■ TASKS ■
[1] In the forum thread about CPT code 55700 below, translate this sentence into Spanish: "Sextant & extended biopsy with 10-12 cores is generally performed with local anesthesia."
[2] Retype the portion of the forum thread about CPT code 55700 between "It depends, when" and "for prostate mapping.", inclusive.
[3] In the forum thread about CPT code 55700 below, list every code in the set that the final poster says they typically bill.
Start of SOURCE DOCUMENT
# 55700 - biopsy, prostate; needle or punch, single or multiple, any approach



## debkay (Feb 10, 2009)

Standard 12 core transrectal biopsy - Would this be billed with 55700 with 12 in the services field?


----------



## thythaot (Feb 10, 2009)

*55700*

It depends, when a urologist and radiologist perform the procedure together:
- The urologist reports code 55700.
- The radiologist reports coe 76942.
Also, please check the record with code 76872: transrectal echography. It should be bill with the written report document the finding and signed by the physician. Based on the Medicare coverage.
 The mention is taking 10-12 tissue cores has become the standard of care (Wilson &Crawford,2004). Sextant & extended biopsy with 10-12 cores is generally performed with local anesthesia. 
Otherwise, the saturation biopsy involves taking between 20 to 40 cores biopsies. This will be use code 0137T: biopsy, prostate needle saturation sampling for prostate mapping.

I hope it will help.

Good luck


----------



## zaidaaquino (Feb 13, 2009)

By definition, CPT 52400 includes multiple biopsies.  Would the urologist need to indicate the number of biopsies in the claim itself?  We typically bill the following set of codes: 55700, 76872, 76942, 64450-59 based on our documentation.


----------
End of SOURCE DOCUMENT
Start of RECORDS SHOWN
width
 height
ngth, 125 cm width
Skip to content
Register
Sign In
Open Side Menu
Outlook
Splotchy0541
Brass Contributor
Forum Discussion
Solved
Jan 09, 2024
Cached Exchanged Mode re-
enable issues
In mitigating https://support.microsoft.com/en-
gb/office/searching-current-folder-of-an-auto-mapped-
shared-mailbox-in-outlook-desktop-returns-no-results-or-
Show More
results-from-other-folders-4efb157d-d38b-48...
End of RECORDS SHOWN
■ TASK SOLUTIONS ■
[1] La biopsia sextante y ampliada con 10-12 cilindros se realiza generalmente con anestesia local.

[2]
It depends, when a urologist and radiologist perform the procedure together:
- The urologist reports code 55700.
- The radiologist reports coe 76942.
Also, please check the record with code 76872: transrectal echography. It should be bill with the written report document the finding and signed by the physician. Based on the Medicare coverage.
 The mention is taking 10-12 tissue cores has become the standard of care (Wilson &Crawford,2004). Sextant & extended biopsy with 10-12 cores is generally performed with local anesthesia. 
Otherwise, the saturation biopsy involves taking between 20 to 40 cores biopsies. This will be use code 0137T: biopsy, prostate needle saturation sampling for prostate mapping.

[3] 55700, 76872, 76942, 64450-59